*REQUIRED WORK*
a - Answer these about the text on medical practices and technology, one answer per line, marked (i), (ii), (iii) to match:
(i) Who is named as co-founder and CEO of Cedar?
(ii) How many steps for practice leaders does the text list?
(iii) Of which organization is Halee Fischer-Wright president and CEO?
b - Rewrite the text on medical practices and technology from "Practice leaders can" up to and including "opportunities for automation.", renaming "Practice leaders" as "Clinic managers".

== TEXT UNDER STUDY ==

RELATED: Industry Voices—Want to improve the patient experience? Start by meeting patients where they spend their digital lives

Physicians can build closer relationships with patients when practices use interactions such as portal messaging or digitize filling out forms, freeing up more time for effective patient care, the report said.

The report also points out that rising costs of healthcare, especially administrative costs, can be mitigated with the use of appropriate technology. For instance, implementing check-in technologies that make sense for a practice’s patient demographics can reduce the administrative burdens and delays of processing paperwork and simultaneously improve the patient experience, the report said.

“In order to truly prioritize the patient, delivering a more consumer-friendly experience must extend across the entire patient journey—from checking in for an appointment to the clinical encounter to bill payment. This personalization starts with data and technology,” Florian Otto, M.D., co-founder and CEO of Cedar, said in an announcement.

Practice leaders can get started making technological improvements with the following five steps:

  1. Examine the current environment to uncover opportunities for automation.
  2. Review existing technologies to determine how they address patient engagement challenges.
  3. Uncover best practices and learn from peers.
  4. Identify the top three “easy wins” to pursue to achieve greater patient engagement through technology.
  5. Start the conversation among stakeholders and initiate change in a practice.

“In today’s healthcare environment where practice workflow and patient experience are paramount, the use of technology is more instrumental than ever in helping providers enhance operations and overall patient care,” said Halee Fischer-Wright, M.D., president and CEO of MGMA.

“Building a data platform utilizing technologies like patient portals, automated appointment reminder systems, and digital payment options helps practices improve patient engagement and allows providers to focus on what they do best—care for people.”

===
== RECORDS PROVIDED ==

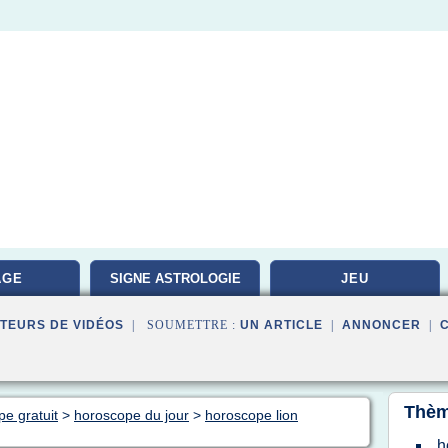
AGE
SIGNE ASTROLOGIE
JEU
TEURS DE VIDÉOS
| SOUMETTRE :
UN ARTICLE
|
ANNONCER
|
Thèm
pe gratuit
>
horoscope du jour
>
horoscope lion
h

===
== RECORDS PROVIDED ==

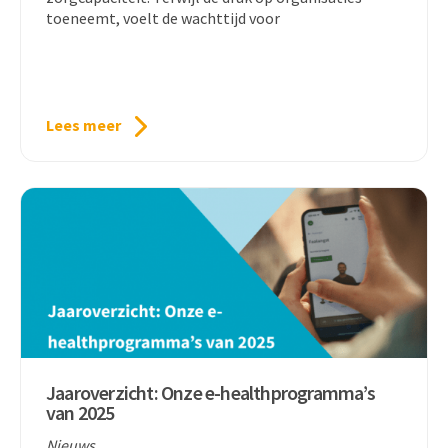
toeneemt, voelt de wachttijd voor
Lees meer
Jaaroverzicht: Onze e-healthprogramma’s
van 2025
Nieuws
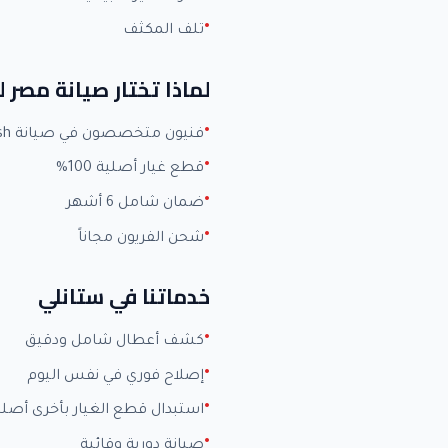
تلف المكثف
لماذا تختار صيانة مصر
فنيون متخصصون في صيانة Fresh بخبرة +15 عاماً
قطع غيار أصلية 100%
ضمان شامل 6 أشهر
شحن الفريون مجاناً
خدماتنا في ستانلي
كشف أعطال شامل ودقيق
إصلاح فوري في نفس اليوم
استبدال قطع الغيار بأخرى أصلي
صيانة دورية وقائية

===

*ANSWERS BY ITEM*
a -
(i) Florian Otto, M.D.
(ii) Five
(iii) MGMA

b -
Clinic managers can get started making technological improvements with the following five steps:

  1. Examine the current environment to uncover opportunities for automation.